Sound & Vision: Superunknown Took Soundgarden to the Masses

Sound and Vision
02/28/2020
Emily Fox

KEXP's Sound & Vision airs every Saturday morning from 7-9 AM PT, featuring interviews, artistry, commentary, insight, and conversation to that tell broader stories through music, and illustrate why music and art matter. You can also hear more stories in the new Sound & Vision Podcast. New episodes are out every Tuesday. Subscribe now.


Soundgarden was the first group of Seattle’s grunge era to sign to a major record label, but for many years, their music was classified as “metal” and didn’t find mainstream success.

“Soundgarden is an interesting band and because their influences are more punk early on and then more metal,” says music journalist Charles R. Cross. “They'd released a couple albums that were definitely in the heavy metal section of a record store.”

Then came the album Superunknown.

“This record moves them to the front of the store,” says Cross. The band’s breakthrough album included the singles “Spoonman,” “Black Hole Sun,” “Fell on Black Days,” and “My Wave," and hit number one on the Billboard 200 chart.

KEXP DJ Marco Collins spoke with Cross about Superunknown, which came out only a month before Kurt Cobain’s death, and how it came to typify Seattle’s music scene in 1994. This is part of Sound & Vision’s occasional series called “Northwest Classics” – where we dive into the stories behind iconic albums from the region.

On the release of Superunknown coinciding with the death of Kurt Cobain:

Superunknown was released on March 8th, 1994. Exactly a month later, on April 8th, 1994, Kurt Cobain's body is discovered. He had died three days before. They felt weird about it because they had just released this record. Nobody knew Kurt was going to die a month later. But they had the fortune commercially to have a record that had just come out. Kurt's death certainly helped sell In Utero and helped sell a ton of MTV Unplugged when that record finally came out. But it also brought attention to Soundgarden, and they felt weird about that.

On Chris Cornell’s suicide and the songs of Superunknown:

Here are some of the things Chris told me about the songs on this album. “Let Me Drown” was about crawling back to the womb to die. I'll say one thing is obvious about Cornell, is that he had this sort of ghoulish laugh when he talked about this stuff. Kurt Cobain had sort of a similar thing where he could talk about very, very deep topics and kind of laugh when he was doing it. But, you know, “Fell on Black Days,” he told me, was about realizing you're unhappy to the extreme. And now that he's gone, it sounds different to say that he said that. But when he said it, he was laughing.

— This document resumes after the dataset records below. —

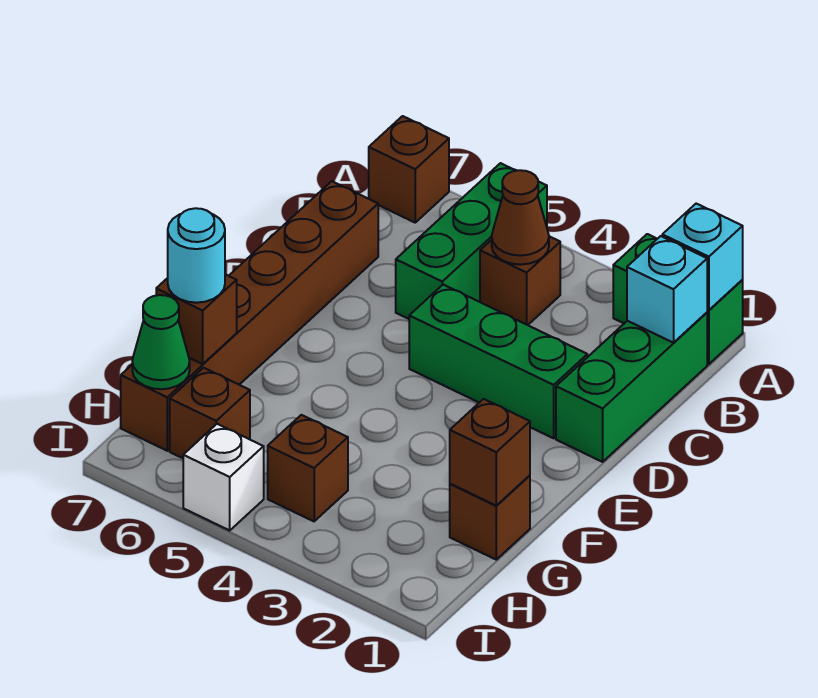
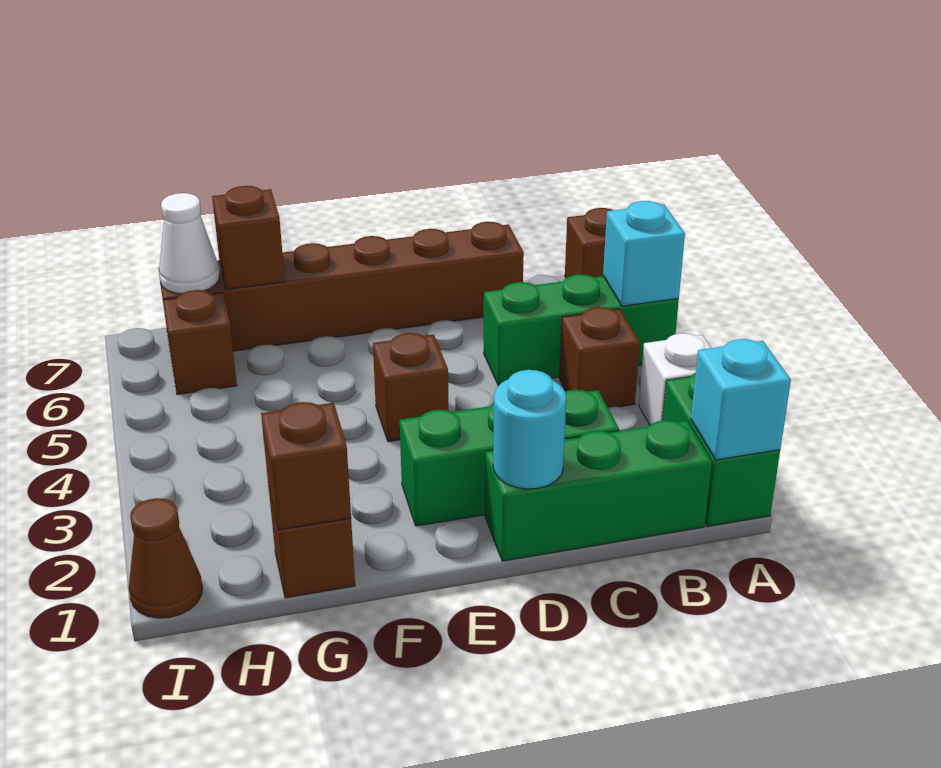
cyan brick B1 level 2 -> cyan brick A5 level 2
brown cone B4 level 2 -> brown cone I1 level 1
green brick D2:D4 level 1 -> green brick C2:E2 level 1
cyan round brick G7 level 3 -> cyan round brick D1 level 2
brown brick H4 level 1 -> brown brick E4 level 1
green cone H7 level 2 -> white cone H7 level 2
white brick I5 level 1 -> white brick A3 level 1

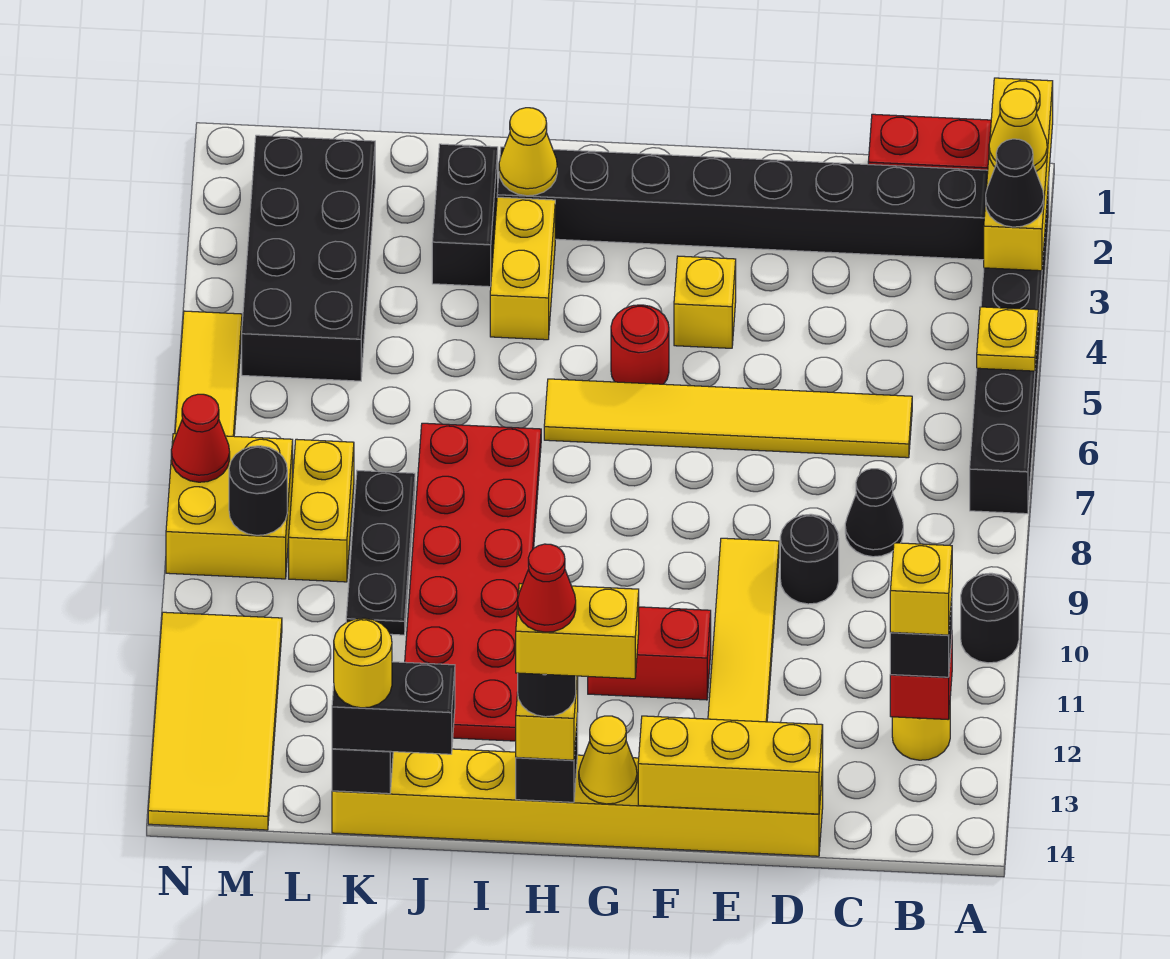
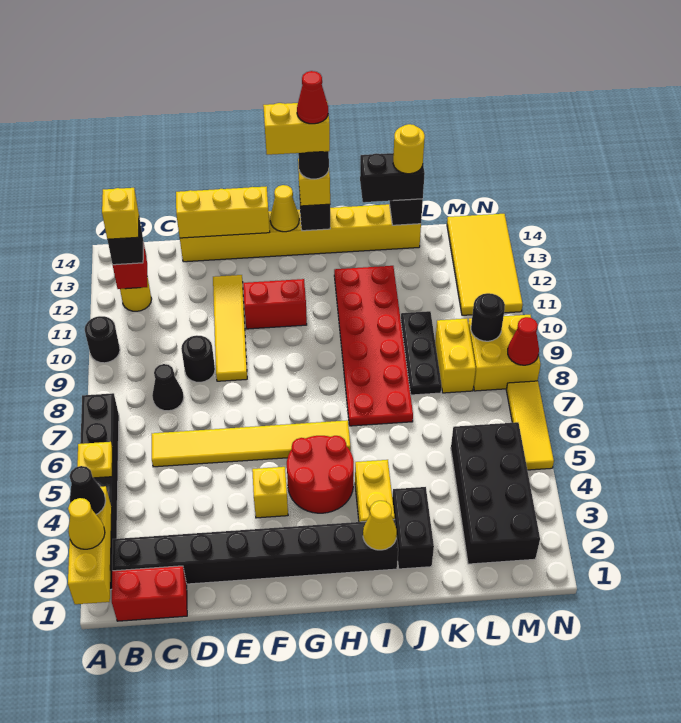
red round brick G5 level 1 -> red round brick G4:H5 level 1

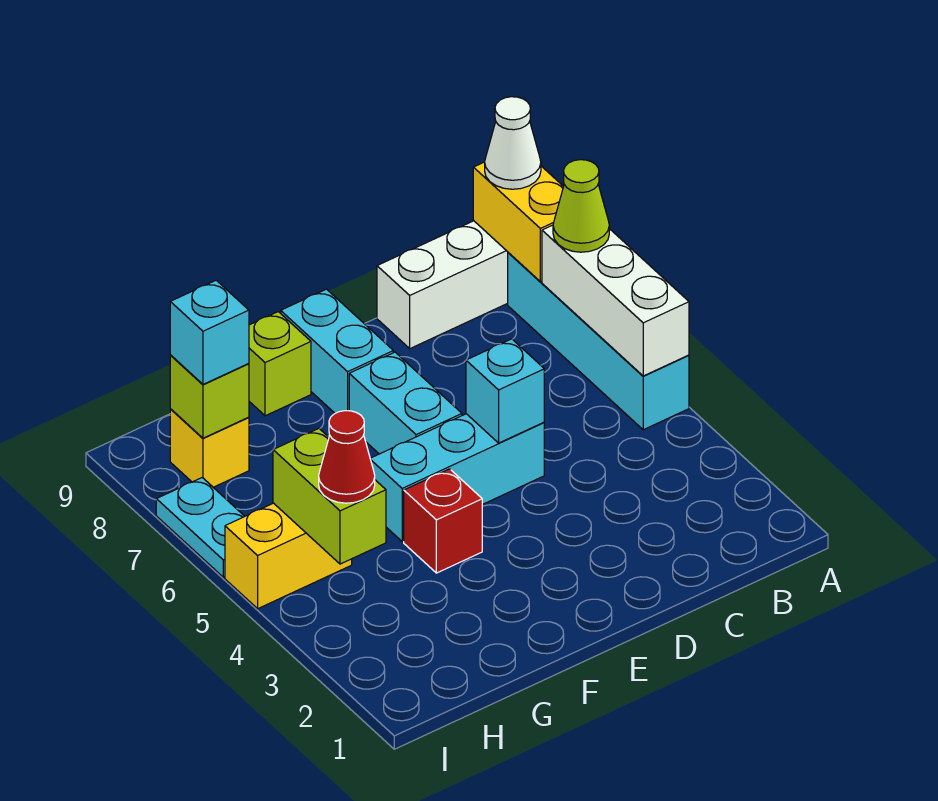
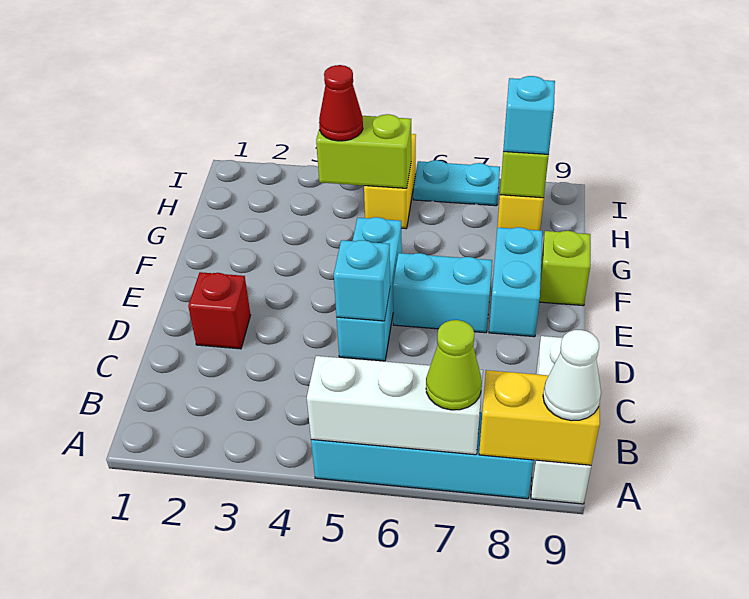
cyan brick E8:E9 level 1 -> cyan brick E8:F8 level 1
red brick F4 level 1 -> red brick D2 level 1

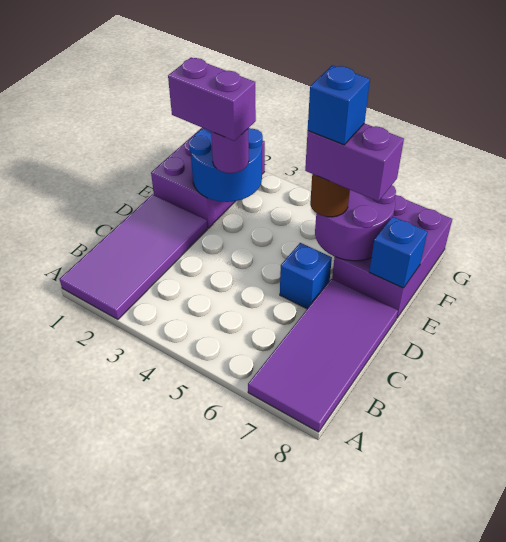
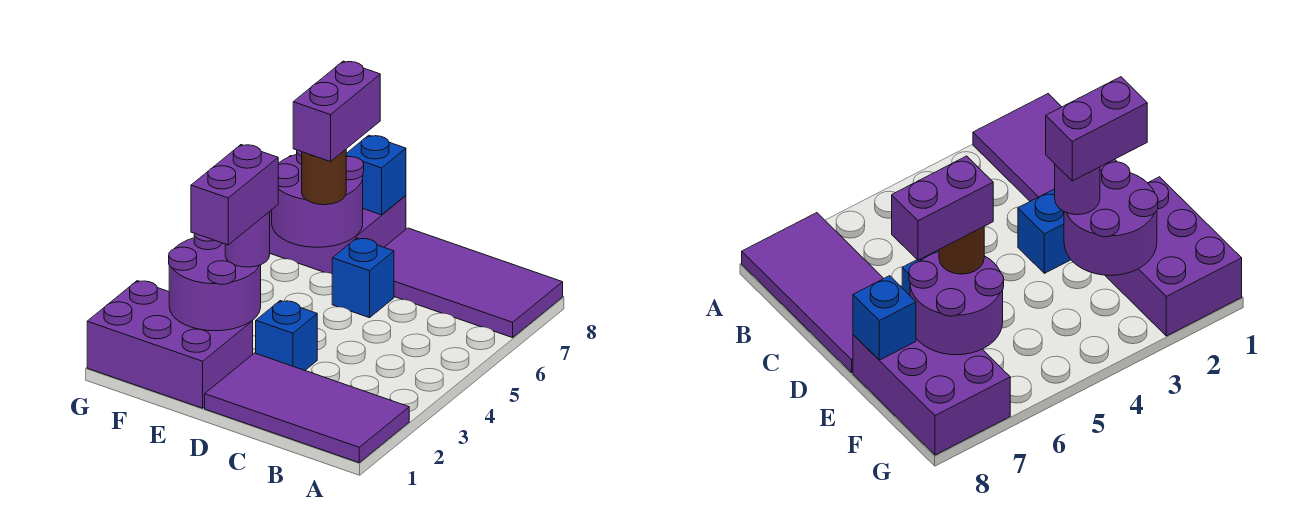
blue round brick E2:F3 level 2 -> purple round brick E2:F3 level 2
blue brick E6 level 5 -> blue brick D3 level 1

On Soundgarden breaking out of the metal genre with Superunknown:

There had been this perception of Soundgarden, they'd been on A&M Records and there'd been this perception that they were going to make butt rock. And what they did with this record was surprise everybody. They made a record with depth and layers. I mean, “Fell on Black Days,” that song I could listen to every single day of my life. It is the theme song to Seattle more than “Black Hole Sun.” The dark cloud sound of that captures the atmosphere of life in Seattle more than any other song.

On Chris Cornell’s prowess as a singer:

There was always an elegance and kind of a laid-back approach he took. You hear that in the way he even sings “Fell on Black Days.” It's not like Layne Staley or Eddie Vedder. It did not have that same energy to it. But what an amazing singer, he could sing the phone book and it would sound great. I mean, Chris Cornell was just an unbelievable singer. And this record is not just Chris Cornell, it's Kim and Matt and Ben. It's a great band at the height of their powers. And it's 1994 Seattle. And unfortunately, it's it. We're never going to have this sound again. We're never going to hear Chris Cornell sing a new song, that breaks my heart every day when I think about it. But when I listen to this record, it brings me back to that time.